Design of Scheduling Algorithms Using Game Theoretic Ideas

Scheduling a set of jobs over a collection of machines to optimize a certain quality-of-service measure is one of the most important research topics in both computer science theory and practice. In this thesis, we design algorithms that optimize {\em flow-time} (or delay) of jobs for scheduling problems that arise in a wide range of applications. We consider the classical model of unrelated machine scheduling and resolve several long standing open problems; we introduce new models that capture the novel algorithmic challenges in scheduling jobs in data centers or large clusters; we study the effect of selfish behavior in distributed and decentralized environments; we design algorithms that strive to balance the energy consumption and performance.

The technically interesting aspect of our work is the surprising connections we establish between approximation and online algorithms, economics, game theory, and queuing theory. It is the interplay of ideas from these different areas that lies at the heart of most of the algorithms presented in this thesis.

The main contributions of the thesis can be placed in one of the following categories.

1. Classical Unrelated Machine Scheduling: We give the first polygorithmic approximation algorithms for minimizing the average flow-time and minimizing the maximum flow-time in the offline setting. In the online and non-clairvoyant setting, we design the first non-clairvoyant algorithm for minimizing the weighted flow-time in the resource augmentation model. Our work introduces iterated rounding technique for the offline flow-time optimization, and gives the first framework to analyze non-clairvoyant algorithms for unrelated machines.

2. Polytope Scheduling Problem: To capture the multidimensional nature of the scheduling problems that arise in practice, we introduce Polytope Scheduling Problem (\psp). The \psp problem generalizes almost all classical scheduling models, and also captures hitherto unstudied scheduling problems such as routing multi-commodity flows, routing multicast (video-on-demand) trees, and multi-dimensional resource allocation. We design several competitive algorithms for the \psp problem and its variants for the objectives of minimizing the flow-time and completion time. Our work establishes many interesting connections between scheduling and market equilibrium concepts, fairness and non-clairvoyant scheduling, and queuing theoretic notion of stability and resource augmentation analysis.

3. Energy Efficient Scheduling: We give the first non-clairvoyant algorithm for minimizing the total flow-time + energy in the online and resource augmentation model for the most general setting of unrelated machines.

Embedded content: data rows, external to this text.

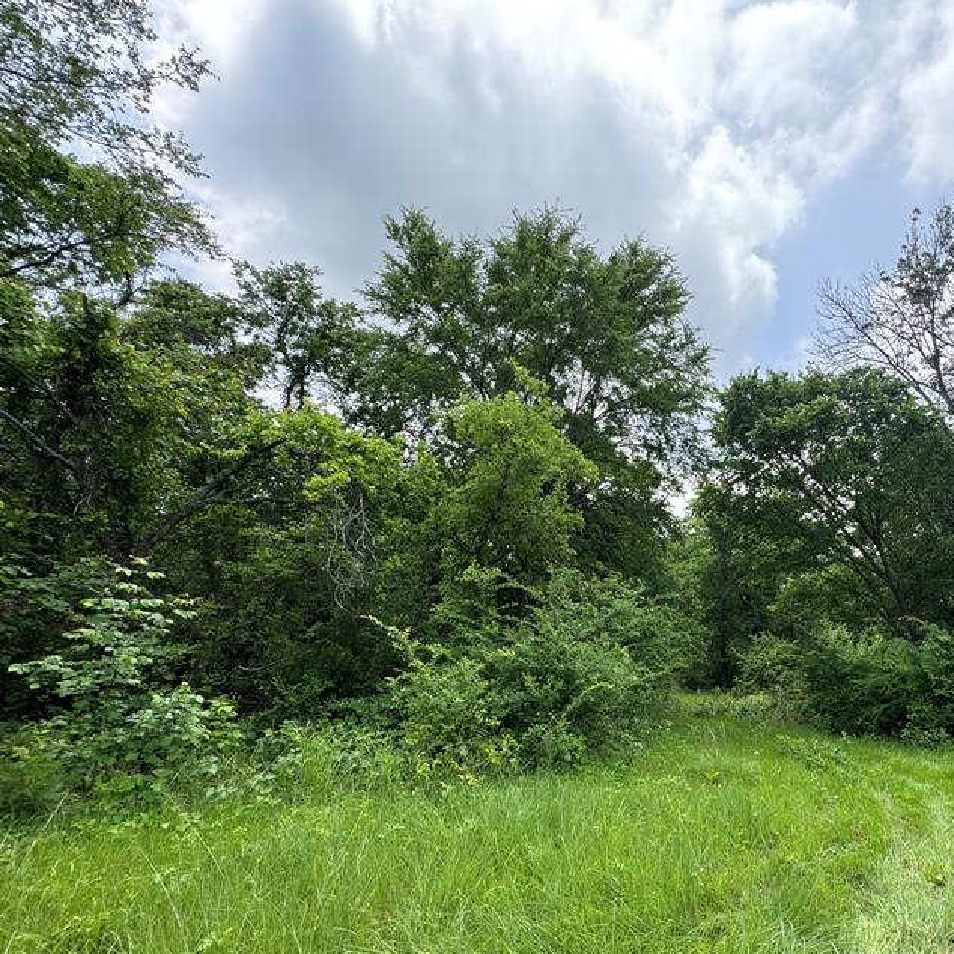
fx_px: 624
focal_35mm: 20
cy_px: 564
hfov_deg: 71.8
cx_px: 662
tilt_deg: +8.1
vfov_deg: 74.1
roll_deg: +0.8
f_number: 2.2
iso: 40
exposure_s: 1/405
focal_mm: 2.22
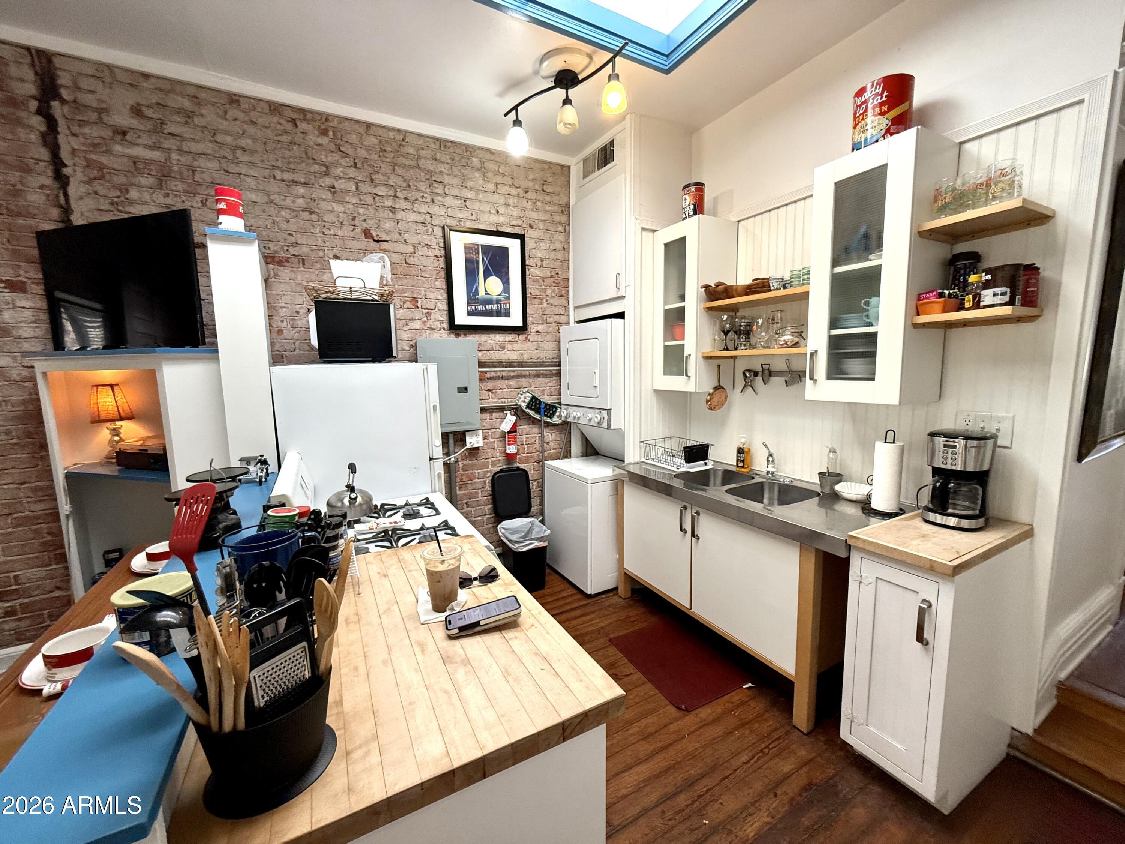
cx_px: 562
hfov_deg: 102.1
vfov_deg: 85.7
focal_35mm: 14
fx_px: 455
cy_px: 422
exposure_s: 1/120
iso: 250
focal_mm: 2.22
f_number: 2.2
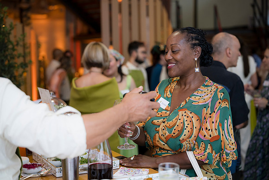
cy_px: 90
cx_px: 134
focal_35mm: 55
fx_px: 411
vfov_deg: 24.6
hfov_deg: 36.2
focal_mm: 55
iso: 250
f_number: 2.2
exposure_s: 1/160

4. Selfish Scheduling: We study the effect of selfish behavior in scheduling and routing problems. We define a fairness index for scheduling policies called {\em bounded stretch}, and show that for the objective of minimizing the average (weighted) completion time, policies with small stretch lead to equilibrium outcomes with small price of anarchy. Our work gives the first linear/ convex programming duality based framework to bound the price of anarchy for general equilibrium concepts such as coarse correlated equilibrium.